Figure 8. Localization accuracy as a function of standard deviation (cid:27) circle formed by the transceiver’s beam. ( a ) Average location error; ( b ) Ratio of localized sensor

...

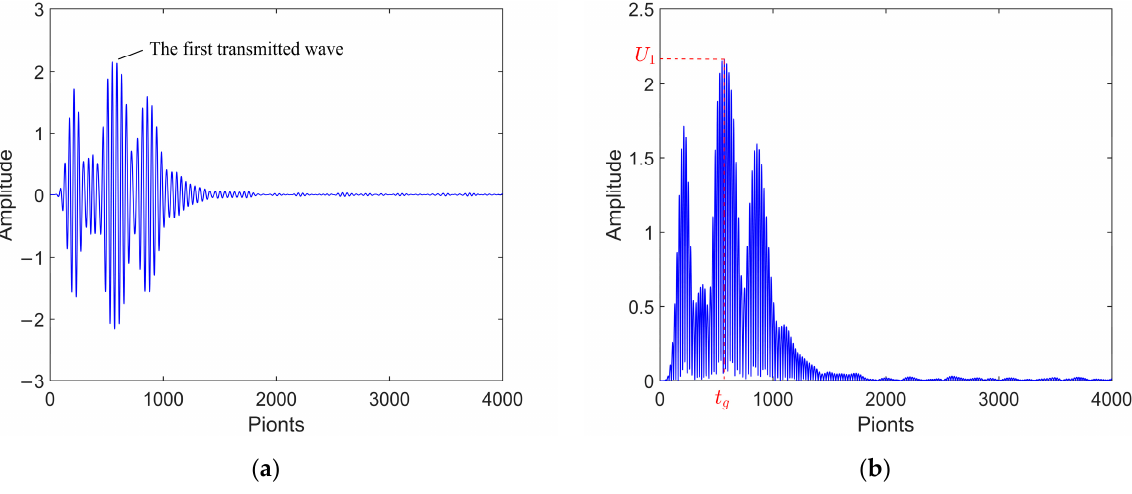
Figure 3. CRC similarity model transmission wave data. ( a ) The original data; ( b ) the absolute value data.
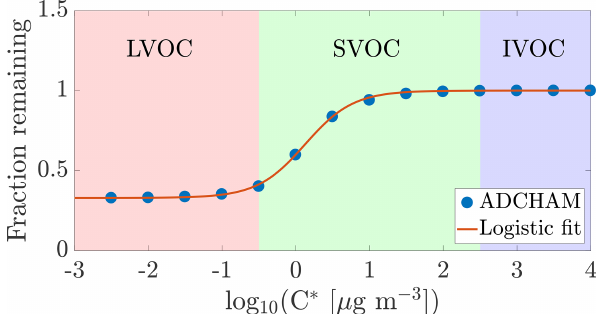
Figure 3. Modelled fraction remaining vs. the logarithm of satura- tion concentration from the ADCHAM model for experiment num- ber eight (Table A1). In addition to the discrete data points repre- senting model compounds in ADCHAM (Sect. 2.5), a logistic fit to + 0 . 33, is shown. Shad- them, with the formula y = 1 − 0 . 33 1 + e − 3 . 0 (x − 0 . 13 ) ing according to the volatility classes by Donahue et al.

--

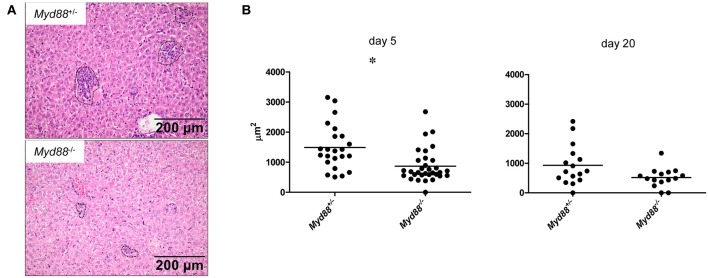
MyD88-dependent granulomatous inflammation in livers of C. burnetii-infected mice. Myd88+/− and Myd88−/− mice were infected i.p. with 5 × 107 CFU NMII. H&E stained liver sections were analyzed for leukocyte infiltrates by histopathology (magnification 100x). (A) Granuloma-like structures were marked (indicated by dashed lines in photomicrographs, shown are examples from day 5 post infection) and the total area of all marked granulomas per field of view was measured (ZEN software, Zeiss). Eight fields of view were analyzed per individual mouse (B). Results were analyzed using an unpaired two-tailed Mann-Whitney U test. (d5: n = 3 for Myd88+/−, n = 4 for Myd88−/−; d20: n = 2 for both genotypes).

To do: Where a line in the records above contains the word "model", copy that line.

Your solution:
Figure 3. CRC similarity model transmission wave data. ( a ) The original data; ( b ) the absolute value data.
Figure 3. Modelled fraction remaining vs. the logarithm of satura- tion concentration from the ADCHAM model for experiment num- ber eight (Table A1). In addition to the discrete data points repre- senting model compounds in ADCHAM (Sect. 2.5), a logistic fit to + 0 . 33, is shown. Shad- them, with the formula y = 1 − 0 . 33 1 + e − 3 . 0 (x − 0 . 13 ) ing according to the volatility classes by Donahue et al.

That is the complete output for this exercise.